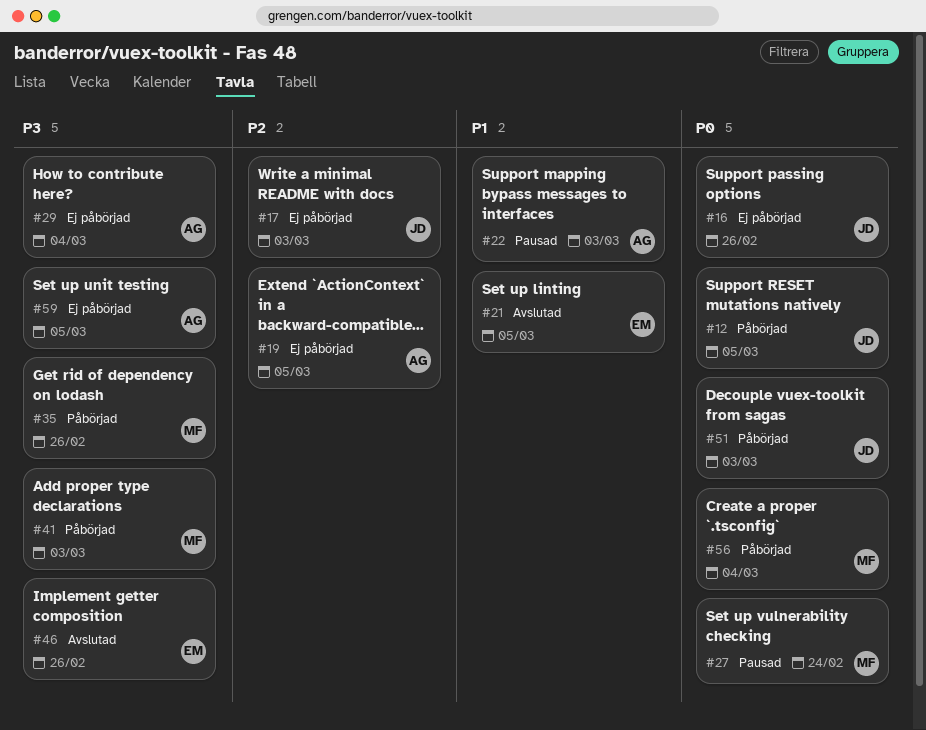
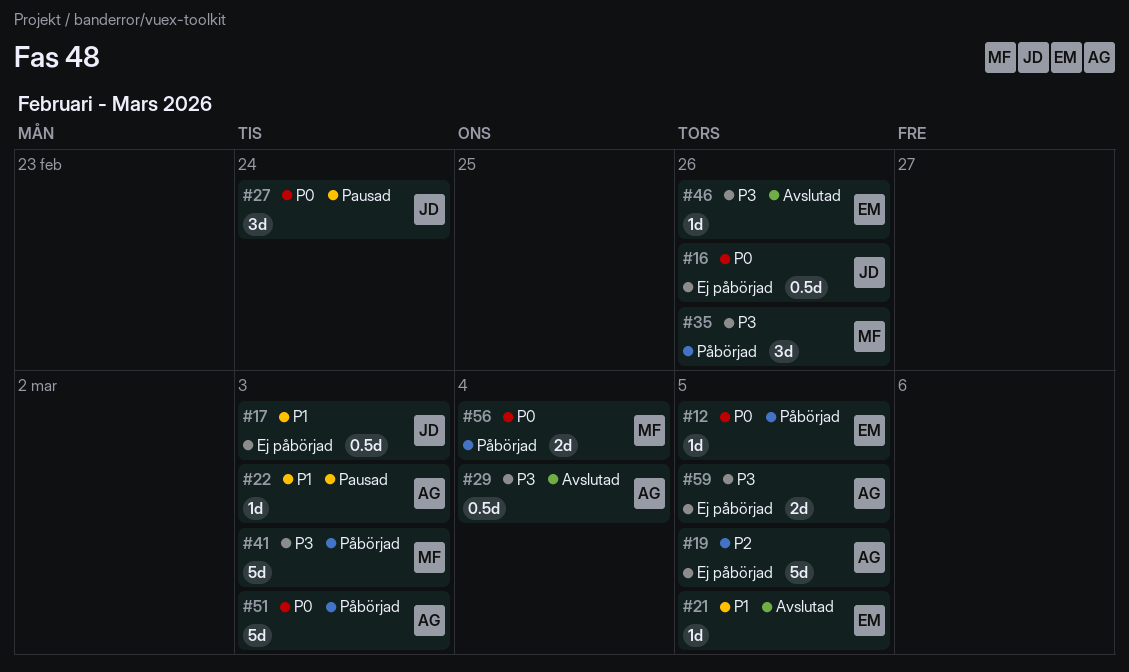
#12, owner: JD -> EM
#17, priority: P2 -> P1
#27, owner: MF -> JD
#29, status: Ej påbörjad -> Avslutad
#51, owner: JD -> AG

** Problem requirements **
Look over the records above and say, with no extra words, how many lines include "owner".

** Response to the task **
3